Tuesday, February 23, 2010

Skiing Mt. Borah's North face. 7-23-09

On July 24th, 2009 Brandon Hobbs and I climbed the standard route on the South West side of Mt. Borah. It had been a pretty average winter but I'd noticed the snow was hanging tough on the north face. Dooley and I had climbed the face in 2005 and at the time I'd not considered it as a a possible ski route, the summit couloir is steep and too narrow for any real turns, the upper face has a double fall-line and  and much of the terrain forces you to continually ski left to avoid rocky outcroppings. The other - West side of the mountain looks like much easier skiing but has a good deal double fall-line as well. In general I'd always considered a ski descent off any aspect of the mountain as "not worth the pack-weight to ski-turn ratio" but as I knocked over one 12'er after the next Borah finally got in the way. The hike up that morning on the standard rout's well beaten trail turned out to be easier than I'd hoped for and the weather was perfect.
Skis, boots, 60 meter rope, etc weighed a little more than 50 lbs so the battle was pretty much over when we made it to the top. The skiing below the chute was just what I'd expected, steep and stiff, and leaning left I could link three or four turns and then side hill to the left before making a few more. In the end, I was able to ski all the way to the old snowtell wreckage at the base of the face. The hike out of Rock Creek is always pleasant and there isn't much bushwacking if you know the way. I knew Brandon would be a while making his way down the mountain and then driving over to pick me up so I had plenty of time to realize that although the turns weren't great, the adventure meant a lot.   
Borah's North face from Double Springs Pass Road. The summit couloir, hardly visible in this long shot, splits the summit dome for the first 200' to the upper snow field. I shot this photo in 2007 and that's when the idea of a NF descent really started to hatch. 

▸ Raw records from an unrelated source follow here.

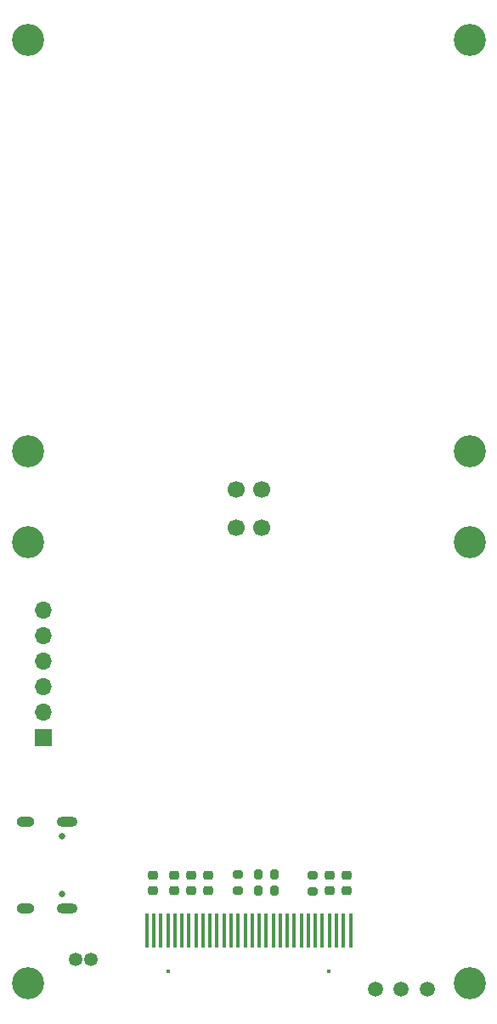
<source format=gbs>
G04 #@! TF.GenerationSoftware,KiCad,Pcbnew,9.0.4*
G04 #@! TF.CreationDate,2025-11-05T08:00:03+09:00*
G04 #@! TF.ProjectId,esp32_JJY_sim_C3_rev2,65737033-325f-44a4-9a59-5f73696d5f43,rev?*
G04 #@! TF.SameCoordinates,Original*
G04 #@! TF.FileFunction,Soldermask,Bot*
G04 #@! TF.FilePolarity,Negative*
%FSLAX46Y46*%
G04 Gerber Fmt 4.6, Leading zero omitted, Abs format (unit mm)*
G04 Created by KiCad (PCBNEW 9.0.4) date 2025-11-05 08:00:03*
%MOMM*%
%LPD*%
G01*
G04 APERTURE LIST*
G04 Aperture macros list*
%AMRoundRect*
0 Rectangle with rounded corners*
0 $1 Rounding radius*
0 $2 $3 $4 $5 $6 $7 $8 $9 X,Y pos of 4 corners*
0 Add a 4 corners polygon primitive as box body*
4,1,4,$2,$3,$4,$5,$6,$7,$8,$9,$2,$3,0*
0 Add four circle primitives for the rounded corners*
1,1,$1+$1,$2,$3*
1,1,$1+$1,$4,$5*
1,1,$1+$1,$6,$7*
1,1,$1+$1,$8,$9*
0 Add four rect primitives between the rounded corners*
20,1,$1+$1,$2,$3,$4,$5,0*
20,1,$1+$1,$4,$5,$6,$7,0*
20,1,$1+$1,$6,$7,$8,$9,0*
20,1,$1+$1,$8,$9,$2,$3,0*%
G04 Aperture macros list end*
%ADD10C,3.200000*%
%ADD11C,1.700000*%
%ADD12C,1.500000*%
%ADD13C,1.350000*%
%ADD14R,1.700000X1.700000*%
%ADD15O,1.700000X1.700000*%
%ADD16C,0.650000*%
%ADD17O,2.100000X1.000000*%
%ADD18O,1.800000X1.000000*%
%ADD19RoundRect,0.200000X0.275000X-0.200000X0.275000X0.200000X-0.275000X0.200000X-0.275000X-0.200000X0*%
%ADD20RoundRect,0.225000X-0.250000X0.225000X-0.250000X-0.225000X0.250000X-0.225000X0.250000X0.225000X0*%
%ADD21RoundRect,0.225000X0.250000X-0.225000X0.250000X0.225000X-0.250000X0.225000X-0.250000X-0.225000X0*%
%ADD22RoundRect,0.200000X0.200000X0.275000X-0.200000X0.275000X-0.200000X-0.275000X0.200000X-0.275000X0*%
%ADD23RoundRect,0.200000X-0.275000X0.200000X-0.275000X-0.200000X0.275000X-0.200000X0.275000X0.200000X0*%
%ADD24C,0.400000*%
%ADD25R,0.400000X3.500000*%
G04 APERTURE END LIST*
D10*
X103000000Y-103000000D03*
D11*
X123740000Y-101625000D03*
X123740000Y-97815000D03*
D12*
X137600000Y-147600000D03*
D10*
X147000000Y-103000000D03*
X147000000Y-147000000D03*
X103000000Y-53000000D03*
D13*
X107750000Y-144600000D03*
X109250000Y-144600000D03*
D10*
X103000000Y-147000000D03*
D11*
X126280000Y-101625000D03*
X126280000Y-97815000D03*
D10*
X147000000Y-53000000D03*
X103000000Y-94000000D03*
D12*
X140200000Y-147600000D03*
D14*
X104500000Y-122540000D03*
D15*
X104500000Y-120000000D03*
X104500000Y-117460000D03*
X104500000Y-114920000D03*
X104500000Y-112380000D03*
X104500000Y-109840000D03*
D16*
X106400000Y-132330000D03*
X106400000Y-138110000D03*
D17*
X106900000Y-130900000D03*
D18*
X102720000Y-130900000D03*
D17*
X106900000Y-139540000D03*
D18*
X102720000Y-139540000D03*
D12*
X142800000Y-147600000D03*
D10*
X147000000Y-94000000D03*
D19*
X131400000Y-137825000D03*
X131400000Y-136175000D03*
D20*
X117550000Y-136220000D03*
X117550000Y-137770000D03*
D21*
X134800000Y-137775000D03*
X134800000Y-136225000D03*
D22*
X127600000Y-137750000D03*
X125950000Y-137750000D03*
D21*
X119250000Y-137775000D03*
X119250000Y-136225000D03*
X115475000Y-137770000D03*
X115475000Y-136220000D03*
D23*
X123950000Y-136125000D03*
X123950000Y-137775000D03*
D21*
X120925000Y-137775000D03*
X120925000Y-136225000D03*
D22*
X127600000Y-136100000D03*
X125950000Y-136100000D03*
D24*
X117000000Y-145750000D03*
X133000000Y-145750000D03*
D25*
X114850000Y-141750000D03*
X115550000Y-141750000D03*
X116250000Y-141750000D03*
X116950000Y-141750000D03*
X117650000Y-141750000D03*
X118350000Y-141750000D03*
X119050000Y-141750000D03*
X119750000Y-141750000D03*
X120450000Y-141750000D03*
X121150000Y-141750000D03*
X121850000Y-141750000D03*
X122550000Y-141750000D03*
X123250000Y-141750000D03*
X123950000Y-141750000D03*
X124650000Y-141750000D03*
X125350000Y-141750000D03*
X126050000Y-141750000D03*
X126750000Y-141750000D03*
X127450000Y-141750000D03*
X128150000Y-141750000D03*
X128850000Y-141750000D03*
X129550000Y-141750000D03*
X130250000Y-141750000D03*
X130950000Y-141750000D03*
X131650000Y-141750000D03*
X132350000Y-141750000D03*
X133050000Y-141750000D03*
X133750000Y-141750000D03*
X134450000Y-141750000D03*
X135150000Y-141750000D03*
D21*
X133100000Y-137775000D03*
X133100000Y-136225000D03*
M02*

</source>
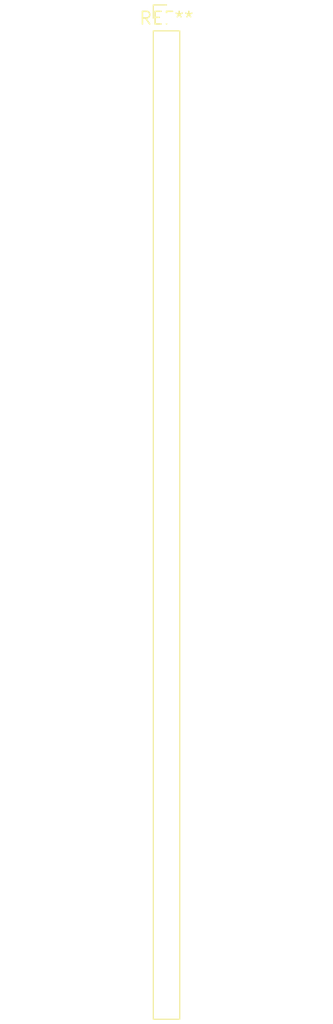
<source format=kicad_pcb>
(kicad_pcb (version 20240108) (generator pcbnew)

  (general
    (thickness 1.6)
  )

  (paper "A4")
  (layers
    (0 "F.Cu" signal)
    (31 "B.Cu" signal)
    (32 "B.Adhes" user "B.Adhesive")
    (33 "F.Adhes" user "F.Adhesive")
    (34 "B.Paste" user)
    (35 "F.Paste" user)
    (36 "B.SilkS" user "B.Silkscreen")
    (37 "F.SilkS" user "F.Silkscreen")
    (38 "B.Mask" user)
    (39 "F.Mask" user)
    (40 "Dwgs.User" user "User.Drawings")
    (41 "Cmts.User" user "User.Comments")
    (42 "Eco1.User" user "User.Eco1")
    (43 "Eco2.User" user "User.Eco2")
    (44 "Edge.Cuts" user)
    (45 "Margin" user)
    (46 "B.CrtYd" user "B.Courtyard")
    (47 "F.CrtYd" user "F.Courtyard")
    (48 "B.Fab" user)
    (49 "F.Fab" user)
    (50 "User.1" user)
    (51 "User.2" user)
    (52 "User.3" user)
    (53 "User.4" user)
    (54 "User.5" user)
    (55 "User.6" user)
    (56 "User.7" user)
    (57 "User.8" user)
    (58 "User.9" user)
  )

  (setup
    (pad_to_mask_clearance 0)
    (pcbplotparams
      (layerselection 0x00010fc_ffffffff)
      (plot_on_all_layers_selection 0x0000000_00000000)
      (disableapertmacros false)
      (usegerberextensions false)
      (usegerberattributes false)
      (usegerberadvancedattributes false)
      (creategerberjobfile false)
      (dashed_line_dash_ratio 12.000000)
      (dashed_line_gap_ratio 3.000000)
      (svgprecision 4)
      (plotframeref false)
      (viasonmask false)
      (mode 1)
      (useauxorigin false)
      (hpglpennumber 1)
      (hpglpenspeed 20)
      (hpglpendiameter 15.000000)
      (dxfpolygonmode false)
      (dxfimperialunits false)
      (dxfusepcbnewfont false)
      (psnegative false)
      (psa4output false)
      (plotreference false)
      (plotvalue false)
      (plotinvisibletext false)
      (sketchpadsonfab false)
      (subtractmaskfromsilk false)
      (outputformat 1)
      (mirror false)
      (drillshape 1)
      (scaleselection 1)
      (outputdirectory "")
    )
  )

  (net 0 "")

  (footprint "PinHeader_1x40_P2.54mm_Vertical" (layer "F.Cu") (at 0 0))

)

</source>
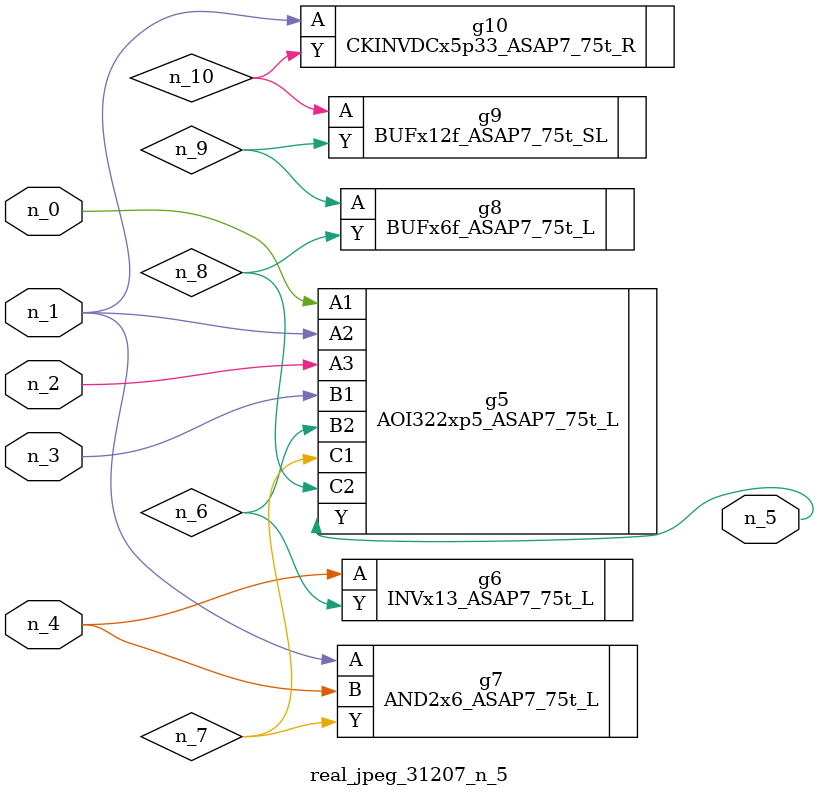
<source format=v>
module real_jpeg_31207_n_5 (n_4, n_0, n_1, n_2, n_3, n_5);

input n_4;
input n_0;
input n_1;
input n_2;
input n_3;

output n_5;

wire n_8;
wire n_6;
wire n_7;
wire n_10;
wire n_9;

AOI322xp5_ASAP7_75t_L g5 ( 
.A1(n_0),
.A2(n_1),
.A3(n_2),
.B1(n_3),
.B2(n_6),
.C1(n_7),
.C2(n_8),
.Y(n_5)
);

AND2x6_ASAP7_75t_L g7 ( 
.A(n_1),
.B(n_4),
.Y(n_7)
);

CKINVDCx5p33_ASAP7_75t_R g10 ( 
.A(n_1),
.Y(n_10)
);

INVx13_ASAP7_75t_L g6 ( 
.A(n_4),
.Y(n_6)
);

BUFx6f_ASAP7_75t_L g8 ( 
.A(n_9),
.Y(n_8)
);

BUFx12f_ASAP7_75t_SL g9 ( 
.A(n_10),
.Y(n_9)
);


endmodule
</source>
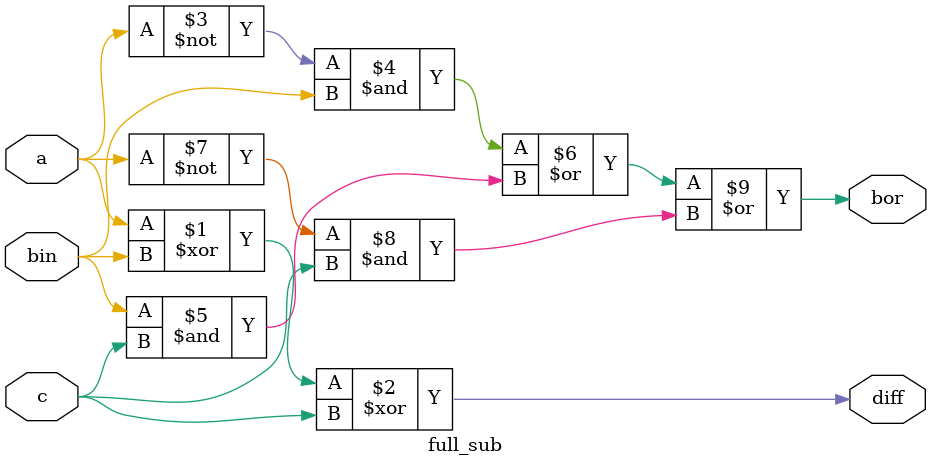
<source format=v>
module full_sub(a,bin,c,diff,bor);
input a,bin,c;
output diff, bor;
assign diff = a^bin^c;
assign bor = (~a&bin)|(bin&c)|(~a&c);
endmodule

</source>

Roped skiing down the summit couloir. The first 250’ of the North face is guarded by a couloir choked with ice and rock. In July, the skiable terrain narrows to less than 2’ in the chute and is steep enough to make it impossible, at least for me. Brandon was able to belay me for the first 160’ but after I pulled the rope, I tried to build an ice bollard for a rappel down the final 90’. The ice was too rotten and brittle for anything but a psychological anchor and I wound up burying and leaving a new snow picket instead. Once out of the couloir, I made rickety turns down the steep sun hammered face producing small "point" avalanches that turned frighteningly large by the time they squeezed between cliff bands. This trusty pair of first generation Black Diamond Verdicts has been with me on every other 12-er descent and although I worried the chute would be the end of them they held up just fine, I still ski them today.